Çalışma ile ilgili şu bilgiler paylaşıldı:

  • Ölçüm yapılan yerleşim alanı, bir beton santralının etki alanı içindedir. Gerçekleştirilen ölçümlerde ulusal mevzuattaki limit değerlerin ve Dünya Sağlık Örgütü’nün (DSÖ) kılavuz değerlerinin çok üstünde partikül madde kirliliği tespit edilmiştir. 19 günlük ölçüm sonuçlarına göre PM10 ortalaması 60,1 μg/m3 (DSÖ kılavuz değerinin 1,3 katı), PM2,5 ortalaması 41,5 μg/m3’tür (DSÖ kılavuz değerinin 2,8 katı) .
  • Kronik partikül madde kirliliği deprem bölgesinde önemli bir halk sağlığı sorunu olarak karşımıza çıkmaktadır. Partikül madde kirliliğine uzun süreli maruz kalma başta kanser türleri olmak üzere kalp-damar hastalıkları, diyabet ve böbrek yetmezliği gibi erken ölümlere yol açan pek çok hastalığa neden olmaktadır.
  • Partikül madde kirliliğinin, anne karnından itibaren bebeklerde erken doğum ve yenidoğan ölümlerine, düşük doğum ağırlığına ve sinir sisteminde gelişim bozukluklarına yol açtığı bilimsel olarak kanıtlanmıştır. Deprem bölgesinde kronikleşen hava kirliliği sorunu gelecek kuşakların da sağlık hakkını elinden alan uzun vadeli bir halk sağlığı sorunudur.

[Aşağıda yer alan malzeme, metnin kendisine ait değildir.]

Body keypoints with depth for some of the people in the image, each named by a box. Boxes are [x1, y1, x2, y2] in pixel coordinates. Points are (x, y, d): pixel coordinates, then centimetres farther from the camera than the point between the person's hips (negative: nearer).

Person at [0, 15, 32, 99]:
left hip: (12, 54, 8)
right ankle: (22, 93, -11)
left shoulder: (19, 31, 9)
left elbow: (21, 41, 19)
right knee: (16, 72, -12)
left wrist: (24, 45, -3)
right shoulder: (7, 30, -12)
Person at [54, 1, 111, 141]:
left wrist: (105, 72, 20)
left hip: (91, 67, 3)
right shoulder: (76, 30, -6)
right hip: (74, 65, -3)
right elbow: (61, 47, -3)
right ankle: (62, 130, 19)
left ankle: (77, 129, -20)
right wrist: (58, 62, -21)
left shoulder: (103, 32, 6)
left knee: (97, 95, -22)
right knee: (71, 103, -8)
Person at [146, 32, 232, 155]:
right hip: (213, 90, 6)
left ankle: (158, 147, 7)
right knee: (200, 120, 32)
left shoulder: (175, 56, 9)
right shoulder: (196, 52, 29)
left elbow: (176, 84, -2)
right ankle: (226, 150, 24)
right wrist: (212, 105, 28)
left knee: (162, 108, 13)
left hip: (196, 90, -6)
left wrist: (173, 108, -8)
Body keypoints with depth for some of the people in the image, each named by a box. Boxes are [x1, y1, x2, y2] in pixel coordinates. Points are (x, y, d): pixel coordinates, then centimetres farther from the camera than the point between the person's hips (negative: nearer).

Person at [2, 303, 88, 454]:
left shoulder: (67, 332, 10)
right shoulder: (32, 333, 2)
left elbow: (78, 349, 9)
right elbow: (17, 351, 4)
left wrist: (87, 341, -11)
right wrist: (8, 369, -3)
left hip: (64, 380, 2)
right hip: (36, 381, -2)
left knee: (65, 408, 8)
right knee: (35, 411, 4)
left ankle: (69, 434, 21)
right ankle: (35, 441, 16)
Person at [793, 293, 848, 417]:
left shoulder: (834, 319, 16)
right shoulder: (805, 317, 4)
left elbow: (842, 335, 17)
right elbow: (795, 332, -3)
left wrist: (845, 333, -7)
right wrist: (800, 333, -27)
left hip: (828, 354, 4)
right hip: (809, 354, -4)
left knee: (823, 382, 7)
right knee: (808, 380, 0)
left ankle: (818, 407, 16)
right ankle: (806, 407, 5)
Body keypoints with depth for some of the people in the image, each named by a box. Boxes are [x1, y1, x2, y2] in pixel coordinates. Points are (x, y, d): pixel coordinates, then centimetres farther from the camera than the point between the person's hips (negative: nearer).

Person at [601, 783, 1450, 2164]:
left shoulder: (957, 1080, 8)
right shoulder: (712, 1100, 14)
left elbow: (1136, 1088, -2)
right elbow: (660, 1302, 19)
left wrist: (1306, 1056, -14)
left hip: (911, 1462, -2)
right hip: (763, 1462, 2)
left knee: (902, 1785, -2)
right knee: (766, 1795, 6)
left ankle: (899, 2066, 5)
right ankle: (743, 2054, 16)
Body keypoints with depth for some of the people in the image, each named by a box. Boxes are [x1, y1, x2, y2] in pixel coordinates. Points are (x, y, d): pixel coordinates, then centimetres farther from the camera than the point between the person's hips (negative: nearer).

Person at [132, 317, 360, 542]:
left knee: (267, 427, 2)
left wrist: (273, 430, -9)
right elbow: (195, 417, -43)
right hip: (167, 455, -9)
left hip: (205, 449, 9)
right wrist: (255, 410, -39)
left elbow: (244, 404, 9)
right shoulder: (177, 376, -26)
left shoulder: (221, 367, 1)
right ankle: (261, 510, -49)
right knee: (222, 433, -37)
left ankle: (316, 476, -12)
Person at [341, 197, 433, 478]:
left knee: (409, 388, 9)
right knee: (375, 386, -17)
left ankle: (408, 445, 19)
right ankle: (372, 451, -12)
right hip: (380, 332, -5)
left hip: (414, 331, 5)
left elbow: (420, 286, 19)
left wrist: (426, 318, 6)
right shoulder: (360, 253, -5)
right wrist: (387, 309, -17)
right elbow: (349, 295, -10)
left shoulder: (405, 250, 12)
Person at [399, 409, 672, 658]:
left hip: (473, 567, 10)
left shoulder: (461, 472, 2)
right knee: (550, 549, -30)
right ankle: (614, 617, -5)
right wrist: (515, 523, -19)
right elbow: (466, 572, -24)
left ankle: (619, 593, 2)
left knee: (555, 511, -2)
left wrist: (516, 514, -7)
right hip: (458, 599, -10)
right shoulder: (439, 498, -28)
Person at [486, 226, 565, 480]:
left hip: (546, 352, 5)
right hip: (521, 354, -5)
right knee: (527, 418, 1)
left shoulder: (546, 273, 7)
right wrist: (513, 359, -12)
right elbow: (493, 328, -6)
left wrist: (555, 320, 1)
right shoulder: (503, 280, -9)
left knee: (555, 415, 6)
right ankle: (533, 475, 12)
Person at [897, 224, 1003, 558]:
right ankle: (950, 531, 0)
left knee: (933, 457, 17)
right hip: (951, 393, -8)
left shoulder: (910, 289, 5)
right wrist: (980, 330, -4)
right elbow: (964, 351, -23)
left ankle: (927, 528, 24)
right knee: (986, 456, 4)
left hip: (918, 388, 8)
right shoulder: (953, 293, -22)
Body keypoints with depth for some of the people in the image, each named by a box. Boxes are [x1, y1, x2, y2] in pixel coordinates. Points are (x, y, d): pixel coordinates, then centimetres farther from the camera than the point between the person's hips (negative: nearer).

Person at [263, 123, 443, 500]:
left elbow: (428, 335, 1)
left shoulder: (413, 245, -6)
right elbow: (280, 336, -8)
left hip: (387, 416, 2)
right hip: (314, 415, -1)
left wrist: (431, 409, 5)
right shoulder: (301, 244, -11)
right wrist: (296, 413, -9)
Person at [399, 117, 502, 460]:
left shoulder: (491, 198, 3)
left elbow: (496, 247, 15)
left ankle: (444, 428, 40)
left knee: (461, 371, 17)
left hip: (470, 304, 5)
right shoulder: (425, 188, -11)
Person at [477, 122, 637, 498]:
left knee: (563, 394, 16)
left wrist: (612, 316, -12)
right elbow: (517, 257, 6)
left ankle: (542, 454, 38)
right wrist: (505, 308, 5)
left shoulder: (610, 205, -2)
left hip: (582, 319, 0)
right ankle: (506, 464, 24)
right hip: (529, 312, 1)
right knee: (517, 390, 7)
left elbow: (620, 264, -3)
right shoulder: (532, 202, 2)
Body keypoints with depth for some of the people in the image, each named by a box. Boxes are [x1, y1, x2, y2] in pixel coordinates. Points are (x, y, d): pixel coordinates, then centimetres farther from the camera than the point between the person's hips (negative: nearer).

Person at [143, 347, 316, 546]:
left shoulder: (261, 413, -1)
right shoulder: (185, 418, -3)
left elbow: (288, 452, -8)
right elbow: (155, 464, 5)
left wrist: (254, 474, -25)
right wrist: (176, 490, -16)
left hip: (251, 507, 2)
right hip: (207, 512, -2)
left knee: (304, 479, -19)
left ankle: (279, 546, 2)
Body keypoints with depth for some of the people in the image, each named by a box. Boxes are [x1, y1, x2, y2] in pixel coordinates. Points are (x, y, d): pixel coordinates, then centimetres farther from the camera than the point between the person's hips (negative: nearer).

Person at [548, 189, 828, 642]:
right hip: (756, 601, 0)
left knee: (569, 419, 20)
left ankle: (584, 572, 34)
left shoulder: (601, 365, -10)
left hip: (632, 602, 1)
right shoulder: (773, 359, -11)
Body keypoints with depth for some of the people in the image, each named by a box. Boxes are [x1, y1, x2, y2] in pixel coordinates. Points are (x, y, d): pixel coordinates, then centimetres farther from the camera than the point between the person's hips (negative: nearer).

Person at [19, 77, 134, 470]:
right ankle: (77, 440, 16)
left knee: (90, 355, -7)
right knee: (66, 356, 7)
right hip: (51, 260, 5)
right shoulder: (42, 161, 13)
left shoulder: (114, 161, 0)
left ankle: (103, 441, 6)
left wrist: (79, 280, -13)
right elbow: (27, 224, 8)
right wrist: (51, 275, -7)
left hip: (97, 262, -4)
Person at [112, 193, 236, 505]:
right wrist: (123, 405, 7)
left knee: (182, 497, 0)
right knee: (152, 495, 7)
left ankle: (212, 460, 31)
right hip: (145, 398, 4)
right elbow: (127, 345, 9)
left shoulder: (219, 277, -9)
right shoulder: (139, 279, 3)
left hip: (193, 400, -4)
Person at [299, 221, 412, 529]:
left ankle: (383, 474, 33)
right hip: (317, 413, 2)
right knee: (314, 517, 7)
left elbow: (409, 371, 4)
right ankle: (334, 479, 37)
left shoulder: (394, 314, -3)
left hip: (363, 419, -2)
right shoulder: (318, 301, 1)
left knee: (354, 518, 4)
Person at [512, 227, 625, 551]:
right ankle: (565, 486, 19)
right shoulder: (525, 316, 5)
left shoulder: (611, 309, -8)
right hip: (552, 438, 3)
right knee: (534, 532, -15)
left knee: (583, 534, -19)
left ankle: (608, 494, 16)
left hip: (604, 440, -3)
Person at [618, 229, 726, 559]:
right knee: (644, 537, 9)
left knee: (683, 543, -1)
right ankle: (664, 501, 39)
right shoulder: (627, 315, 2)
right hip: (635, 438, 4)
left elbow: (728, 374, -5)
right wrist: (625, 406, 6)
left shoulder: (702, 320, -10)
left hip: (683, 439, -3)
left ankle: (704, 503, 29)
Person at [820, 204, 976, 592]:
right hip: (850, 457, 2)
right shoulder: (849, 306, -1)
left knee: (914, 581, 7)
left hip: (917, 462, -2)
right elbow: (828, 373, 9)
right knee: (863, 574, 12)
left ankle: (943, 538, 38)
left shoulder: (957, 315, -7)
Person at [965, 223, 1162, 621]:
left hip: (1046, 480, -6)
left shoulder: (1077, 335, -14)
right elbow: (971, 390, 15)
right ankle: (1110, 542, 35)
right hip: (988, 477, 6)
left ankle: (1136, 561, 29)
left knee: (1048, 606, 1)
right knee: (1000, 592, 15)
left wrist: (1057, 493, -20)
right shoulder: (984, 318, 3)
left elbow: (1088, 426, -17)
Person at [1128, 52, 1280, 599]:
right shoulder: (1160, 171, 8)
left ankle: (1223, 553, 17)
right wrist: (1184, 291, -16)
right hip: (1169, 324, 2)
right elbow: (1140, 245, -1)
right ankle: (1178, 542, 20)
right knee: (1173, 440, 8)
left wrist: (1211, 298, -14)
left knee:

THHP, Çevre, Şehircilik ve İklim Değişikliği Bakanlığı başta olmak üzere aşağıdaki taleplerde bulundu:

  • Beton santrallarından kaynaklı kirletici emisyonları için hava kalitesi mevzuatında limit değerler tanımlanmalıdır.
  • Beton santrallarının çevresel etkilerini bütüncül şekilde ele alacak, hızla artan projelerin kümülatif etkilerini değerlendirecek bir çevresel etki değerlendirme ve sağlık etki değerlendirme yaklaşımı geliştirilmelidir.
  • Beton santrallarının Çevre Mevzuatı’na uyumu sıkı denetim altında tutulmalıdır.
  • Beton santralları yerleşim alanlarından uzak noktalarda kurulmalıdır.
  • Deprem sonrası yeniden yapılaşma döneminde çalışan sağlığı ve güvenliği denetimleri sıkılaştırılmalıdır.
  • Özellikle bu sektörde görev yapanlar için; işe giriş ve periyodik muayeneleri, sağlık güvenlik eğitimleri aksatılmamalı, güvenli çalışma ortamları yaratılmalı, kişisel koruyucu donanım temini ve kullanımı sağlanmalıdır. Ayrıca kişisel ve çevresel ölçümlerin takibi ve ölçümlerin sağlık etkileri bakımından derinlemesine incelemeler yapılmalı, veriler kamuoyu ile şeffaflıkla paylaşılmalıdır.
  • Deprem bölgesindeki beton santrallarının hava kalitesi, çalışan sağlığı ve güvenliği ve bölge halkı üzerindeki geniş etkilerinin değerlendirilmesi için akademi ile işbirliği içerisinde epidemiyolojik araştırmaların yapılması desteklenmelidir.